Introduction: Fontan circulatory failure (FCF) is a chronic state in palliated single ventricle heart disease with high morbidity and mortality including heart failure, multisystem end-organ disease, and need for heart transplant (HT). Specific FCF morbidities have not been rigorously defined limiting study of how FCF morbidities impact pre- and post-HT outcomes. Hypothesis: FCF-specific morbidities affect survival from HT waitlisting (WL) through 1-year post-HT. Methods: This 20-center, retrospective cohort study collected demographic, medical/surgical history, WL data, and peri- and post-HT data in Fontan patients WL since 2008. Using Delphi methodology, investigators defined FCF-specific morbidities and collected data.
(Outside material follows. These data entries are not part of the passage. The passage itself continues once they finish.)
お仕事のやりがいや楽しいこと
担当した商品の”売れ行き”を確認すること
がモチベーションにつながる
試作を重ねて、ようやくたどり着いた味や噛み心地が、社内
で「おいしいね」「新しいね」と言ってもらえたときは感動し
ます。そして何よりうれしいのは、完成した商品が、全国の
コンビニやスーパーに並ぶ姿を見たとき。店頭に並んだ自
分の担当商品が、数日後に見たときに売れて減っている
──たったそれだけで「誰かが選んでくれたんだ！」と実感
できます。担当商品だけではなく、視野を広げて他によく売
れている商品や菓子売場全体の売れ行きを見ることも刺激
Appropriate univariate 2-group statistics compared surviving individuals with those who 1) died anytime from WL to 1-year post-HT, 2) died on the WL, 3) died within 1-year post-HT. Multivariable logistic regression determined independent risk factors for mortality between WL and 1-year post-HT. Results: Of 409 WL patients, 24 (5.9%) died on the WL. Of the 316 (77%) who underwent HT, 27 (8.5%) did not survive to 1-year. Univariate risk factors for WL death included higher aortopulmonary collateral burden, > 1 hospitalizations in prior year, younger age, sleep apnea, higher NYHA class, non-enrollment in school or work, and single-parent home. Risk factors for 1-year post-HT mortality included HLHS diagnosis, patent fenestration, anatomic Fontan obstruction, clinical cyanosis (pulse oximetry < 90%), polycythemia, portal variceal disease, psychiatric disease requiring treatment, and higher HLA class II PRA. For the 15% of patients not surviving from WL to 1-year post-HT, independent risk factors for mortality included >1 hospitalization in the year prior to WL (aOR 2.0, p=0.05) and clinical cyanosis (aOR 5.0, p=0.002). Notably, some FCF morbidities did not impact post-WL survival including protein-losing enteropathy, plastic bronchitis, and kidney disease. Conclusions: Fontan-palliated patients continue to have high mortality from WL through HT. Among FCF specific morbidities, cyanosis is associated with worsened survival and needs further study. Continued study of FCF phenotype is possible via this dataset.